- _WHAT TO WORK ON_
Starting at the line that contains "הרב חיים דרוקמן" and stopping at the line that contains "criadores do TikTok Shop...", transcribe every line of the material below exactly; pictures stay out.

- _DATA RECORDS_
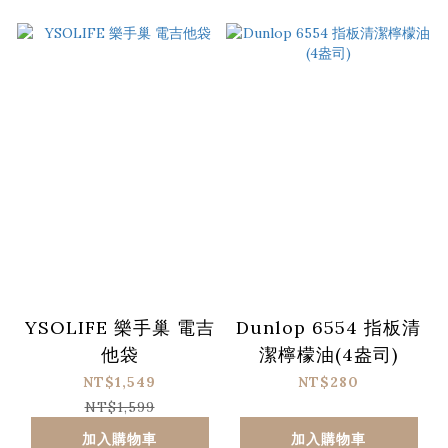
YSOLIFE 樂手巢 電吉
Dunlop 6554 指板清
他袋
潔檸檬油(4盎司)
NT$1,549
NT$280
NT$1,599
加入購物車
加入購物車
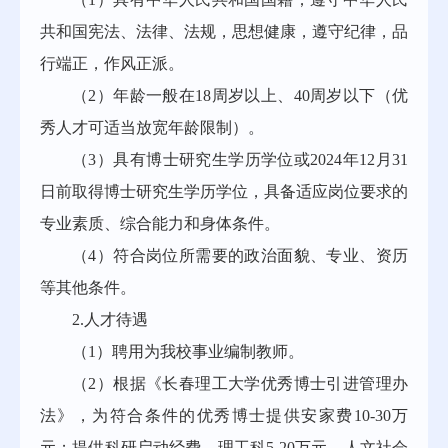
共和国宪法、法律、法规，思想健康，遵守纪律，品
行端正，作风正派。
（2）年龄一般在18周岁以上、40周岁以下（优
秀人才可适当放宽年龄限制）。
（3）具有博士研究生学历学位或2024年12月31
日前取得博士研究生学历学位，具备适应岗位要求的
专业素质、综合能力和身体条件。
（4）符合岗位所需要的政治面貌、专业、资历
等其他条件。
2.人才待遇
（1）聘用为我校事业编制教师。
（2）根据《长春理工大学优秀博士引进管理办
法》，为符合条件的优秀博士提供安家费10-30万
元；提供科研启动经费，理工科5-20万元，人文社会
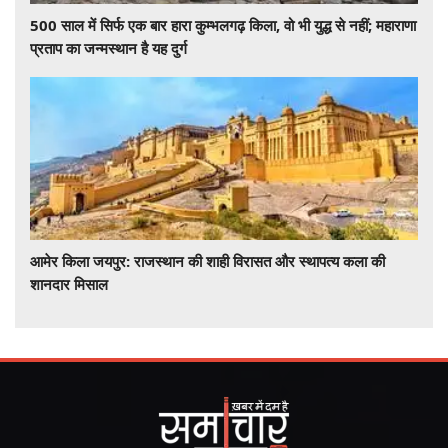
500 साल में सिर्फ एक बार हारा कुम्भलगढ़ किला, वो भी युद्ध से नहीं; महाराणा
प्रताप का जन्मस्थान है यह दुर्ग
आमेर किला जयपुर: राजस्थान की शाही विरासत और स्थापत्य कला की
शानदार मिसाल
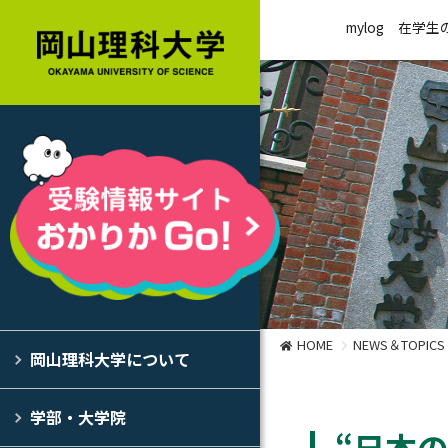
mylog
在学生
HOME
NEWS＆TOPICS
岡山理科大学について
学部・大学院
“日本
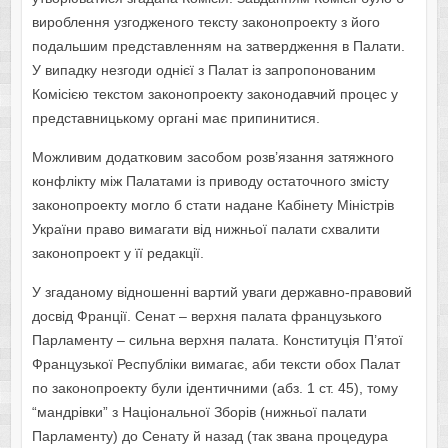
вироблення узгодженого тексту законопроекту з його
подальшим представленням на затвердження в Палати.
У випадку незгоди однієї з Палат із запропонованим
Комісією текстом законопроекту законодавчий процес у
представницькому органі має припинитися.
Можливим додатковим засобом розв’язання затяжного
конфлікту між Палатами із приводу остаточного змісту
законопроекту могло б стати надане Кабінету Міністрів
України право вимагати від нижньої палати схвалити
законопроект у її редакції.
У згаданому відношенні вартий уваги державно-правовий
досвід Франції. Сенат – верхня палата французького
Парламенту – сильна верхня палата. Конституція П’ятої
Французької Республіки вимагає, аби тексти обох Палат
по законопроекту були ідентичними (абз. 1 ст. 45), тому
“мандрівки” з Національної Зборів (нижньої палати
Парламенту) до Сенату й назад (так звана процедура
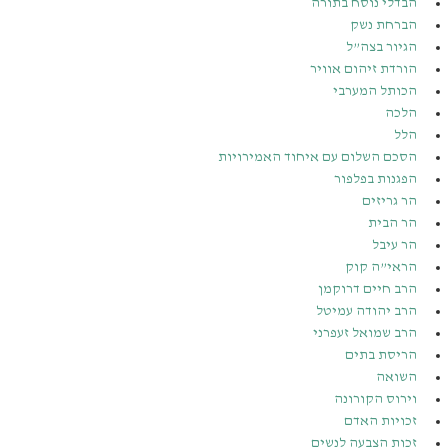
הבדלי נוסח בתורה
הברחת נשק
הגיור בצה”ל
הורדת זיהום אוויר
הכותל המערבי
הלכה
הלל
הסכם השלום עם איחוד האמירויות
הפגנות בפלפור
הר גריזים
הר הבית
הר עיבל
הראי”ה קוק
הרב חיים דרוקמן
הרב יהודה עמיטל
הרב שמואל זעפרני
הריסת בתים
השואה
וירוס הקורונה
זכויות האדם
זכות הצבעה לנשים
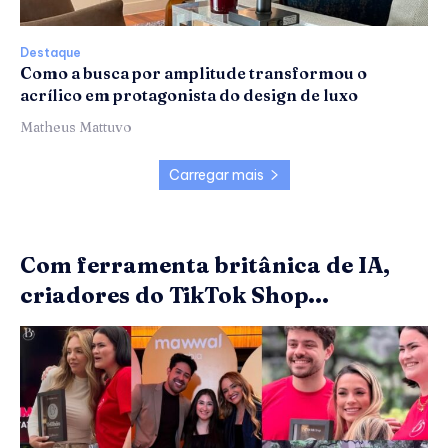
Destaque
Como a busca por amplitude transformou o
acrílico em protagonista do design de luxo
Matheus Mattuvo
Carregar mais
Com ferramenta britânica de IA,
criadores do TikTok Shop...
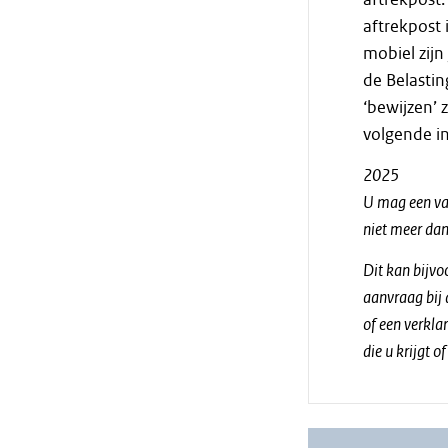
aftrekpost
mobiel zijn
de Belastin
‘bewijzen’
volgende in
2025
U mag een va
niet meer da
Dit kan bijv
aanvraag bij
of een verkla
die u krijgt 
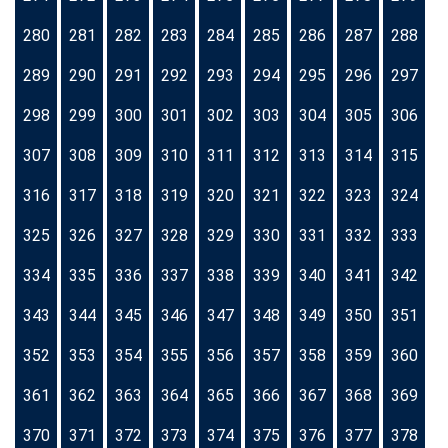
280
281
282
283
284
285
286
287
288
289
290
291
292
293
294
295
296
297
298
299
300
301
302
303
304
305
306
307
308
309
310
311
312
313
314
315
316
317
318
319
320
321
322
323
324
325
326
327
328
329
330
331
332
333
334
335
336
337
338
339
340
341
342
343
344
345
346
347
348
349
350
351
352
353
354
355
356
357
358
359
360
361
362
363
364
365
366
367
368
369
370
371
372
373
374
375
376
377
378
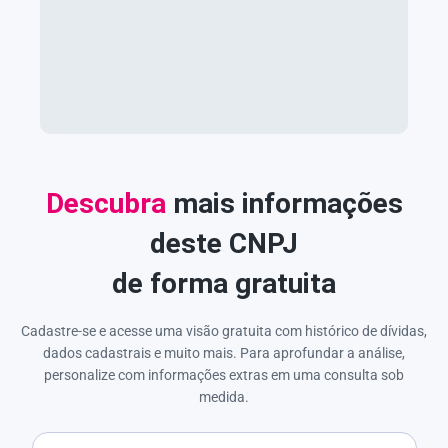
Descubra
mais informações
deste CNPJ
de forma gratuita
Cadastre-se e acesse uma visão gratuita com histórico de dívidas,
dados cadastrais e muito mais. Para aprofundar a análise,
personalize com informações extras em uma consulta sob
medida.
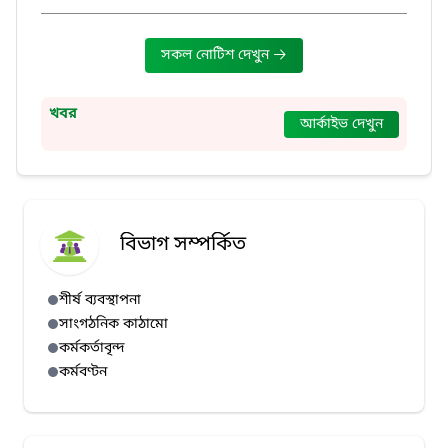
সকল নোটিশ দেখুন
খবর
আর্কাইভ দেখুন
বিভাগ সম্পর্কিত
শীর্ষ ব্যবস্থাপনা
সাংগঠনিক কাঠামো
কর্মকর্তাবৃন্দ
কর্মবণ্টন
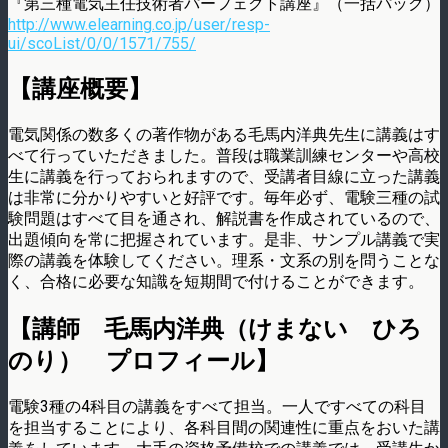
『第三種電気主任技術者パーフェクト講座』（一括パック）
http://www.elearning.co.jp/user/resp-
ui/scoList/0/0/1571/755/
【講座概要】
電気関係の数多くの著作物がある毛馬内洋典先生に講義はす
べて行っていただきました。普段は職業訓練センターや高校
生に講義を行っておられますので、受講者目線に立った講義
は非常に分かりやすいと好評です。毎年必ず、電験三種の試
験問題はすべて目を通され、解説書を作成されているので、
出題傾向を常に把握されています。是非、サンプル講義で実
際の講義を体験してください。理系・文系の別を問うことな
く、合格に必要な知識を短期間で付けることができます。
【講師 毛馬内洋典（けまない ひろ
のり） プロフィール】
電験3種の4科目の講義をすべて担当。一人ですべての科目
を担当することにより、各科目間の関連性に重点をおいた講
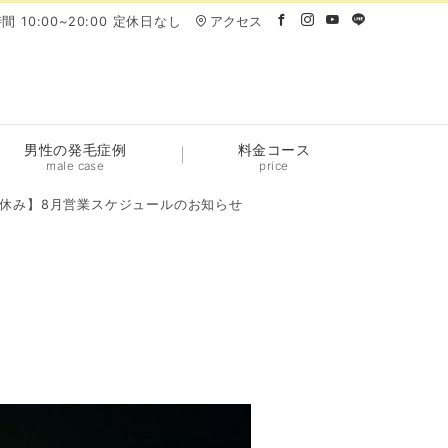
間 10:00~20:00 定休日なし
アクセス
男性の発毛症例
料金コース
male case
price
休み】8月営業スケジュールのお知らせ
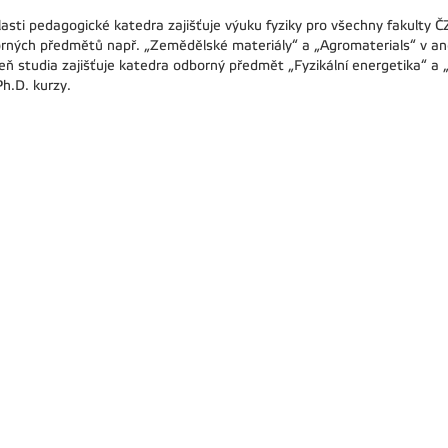
lasti pedagogické katedra zajišťuje výuku fyziky pro všechny fakulty Č
rných předmětů např. „Zemědělské materiály“ a „Agromaterials“ v an
eň studia zajišťuje katedra odborný předmět „Fyzikální energetika“ a 
Ph.D. kurzy.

- _SOLUTION_
הרב חיים דרוקמן
הרב יהודה עמיטל
הרב שמואל זעפרני
הריסת בתים
השואה
וירוס הקורונה
זכויות האדם
זכות הצבעה לנשים
Destaque
Como a busca por amplitude transformou o
acrílico em protagonista do design de luxo
Matheus Mattuvo
Carregar mais
Com ferramenta britânica de IA,
criadores do TikTok Shop...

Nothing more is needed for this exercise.